Booted from the Nov. 5 ballot last week over a technicality, Save Westport Now (SWN) will now have ballot access on Election Day, a Stamford Superior Court judge ruled today. Judge Kenneth B. Povodator ordered Westport Town Clerk Patricia Strauss to give SWN endorsed and nominated candidates for the Planning and Zoning Commission (P&Z)—Democrats Andra Vebell, David Lessing and Alan Hodge—a SWN place on the ballot in addition to their names on Democratic line. The move drew praise from Connecticut Secretary of the State Denise Merrill. “Judge Povodator’s decision is good for the voters of Westport,” Merrill said in a statement. “It is always in the best interest of voters to have choices on the ballot, and I am relieved the judge resolved this issue.” Founded in the 1980s to save Gorham Island from development, a bid that failed, SWN is a third party, environmental and preservation advocacy group. It has typically endorsed and nominated Democratic candidates for the Planning and Zoning Commission (P&Z), although last election it endorsed Republicans.
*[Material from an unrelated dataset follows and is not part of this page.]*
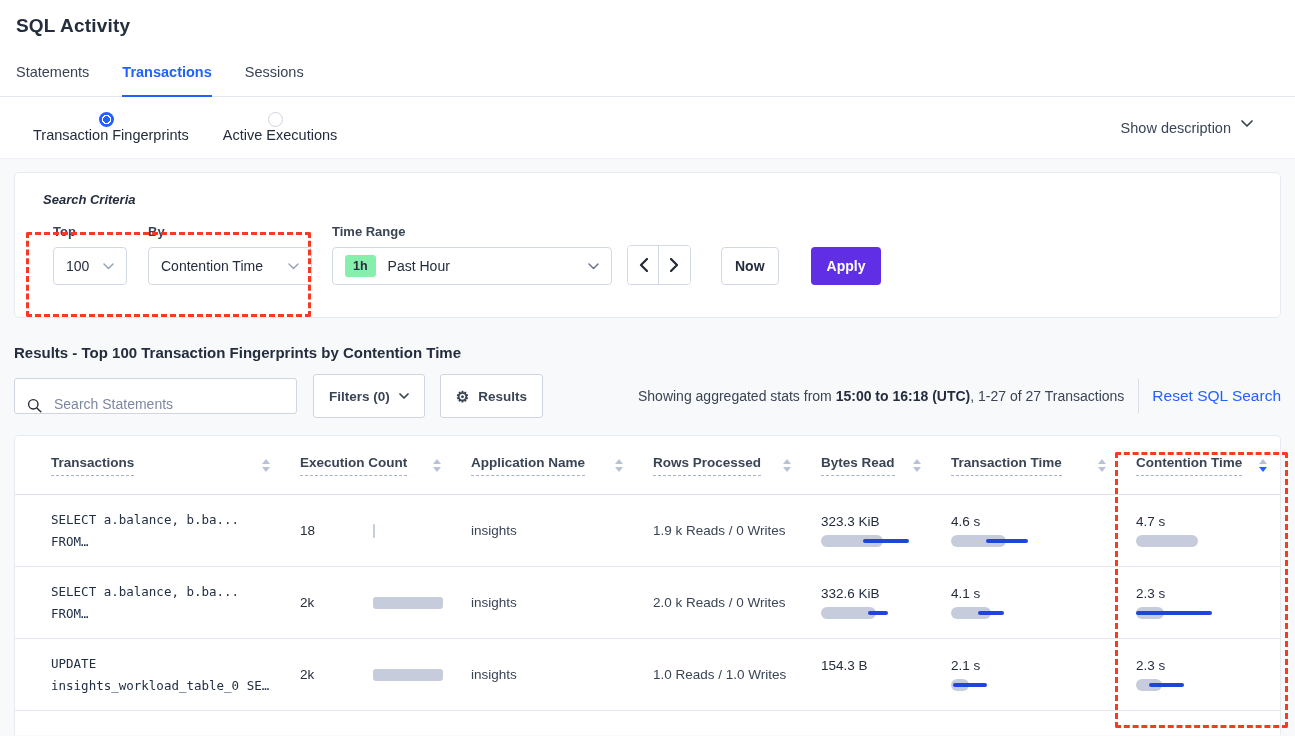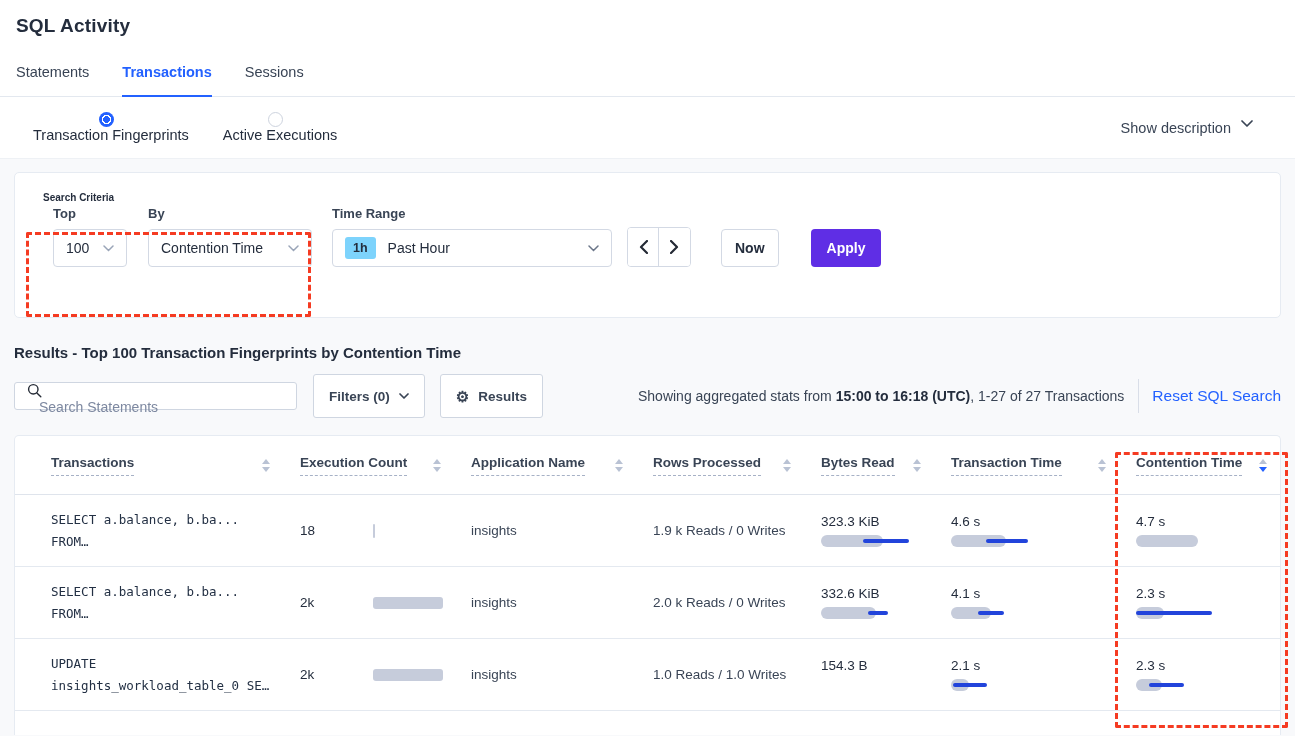"Search Criteria" .sc-heading { font-size: 10px -> 13px; font-style: none -> italic; margin: 3px 0 3px 14px -> 3px 0 17px 14px }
Florida: Detzner on next voter purge: “We won’t make the same mistakes” | Tampa Bay Times

Over the next week, Secretary of State Ken Detzner will visit five Florida cities to discuss a second attempt to purge non-citizens from voter rolls without repeating the mistakes from the first try. “I accept responsibility for that effort,” Detzner said. “It could have been better. It should have been better. We learned from the mistakes that we made. We won’t make the same mistakes.” Starting with a round table Thursday in Panama City, Detzner will try to convince Florida’s supervisors of elections that this time, the Division of Elections will get it right. An attempt made last year before the elections was marred by errors and led to lawsuits by civil rights groups that said the purge disproportionately targeted Hispanics, Haitians and other minority groups. “It was sloppy, it was slapdash, and it was inaccurate,” said Polk County Supervisor of Elections Lori Edwards.